Methods to control cabbage looper
If you are unable to control earlier infestation on crops it can be controlled by using the following methods:
- Baccillus Thurigiensis (B.T.): Bacillus thuringiensis (also known as BT) is a caterpillar killer that can easily contol the cabbage loopers. I have personally used this product and it is hands down the simplest way to remove the cabbage looper from your garden. Be warned that if there are beneficial caterpillars in your garden it may also kill them as well.
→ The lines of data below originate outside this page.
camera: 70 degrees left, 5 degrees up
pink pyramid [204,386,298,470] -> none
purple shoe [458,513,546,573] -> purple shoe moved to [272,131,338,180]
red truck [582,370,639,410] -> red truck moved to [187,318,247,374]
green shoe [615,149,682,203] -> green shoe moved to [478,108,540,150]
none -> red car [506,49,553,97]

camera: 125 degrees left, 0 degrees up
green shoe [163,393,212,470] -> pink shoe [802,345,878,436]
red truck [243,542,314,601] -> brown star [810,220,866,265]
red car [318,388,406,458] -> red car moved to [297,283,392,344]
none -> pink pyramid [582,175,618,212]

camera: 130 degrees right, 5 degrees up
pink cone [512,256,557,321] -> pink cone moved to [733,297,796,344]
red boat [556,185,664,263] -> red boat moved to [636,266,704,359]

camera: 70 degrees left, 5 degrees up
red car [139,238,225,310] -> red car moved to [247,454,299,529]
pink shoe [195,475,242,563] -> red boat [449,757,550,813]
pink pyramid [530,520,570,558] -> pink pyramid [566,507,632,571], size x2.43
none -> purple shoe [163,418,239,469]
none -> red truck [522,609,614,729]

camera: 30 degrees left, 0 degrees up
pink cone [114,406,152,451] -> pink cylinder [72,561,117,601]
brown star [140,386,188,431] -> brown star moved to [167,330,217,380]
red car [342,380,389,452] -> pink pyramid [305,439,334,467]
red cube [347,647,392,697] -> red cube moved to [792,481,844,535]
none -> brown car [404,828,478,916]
- Insecticidal spray: There are several natural insecticidal sprays that can be used to control and get rid of cabbage loopers such as spinosad, pyrethrin spray, and permethrin. As a first option, i would still suggest using the BT spray above.
- Companion planting: Companion planting and crop rotation can be an effective deterrent to repel cabbage looper. Grow pest repellent aromatic herbs such as mint and thyme to avoid pests near host plants.
- Beneficial insects: Cabbage looper itself attracts predators to prey on them. Beneficial insects to get rid of cabbage looper are ground beetles, praying mantis, parasitic ichneumon wasps and garden spider. Lizards and birds can also be helpful to control pests.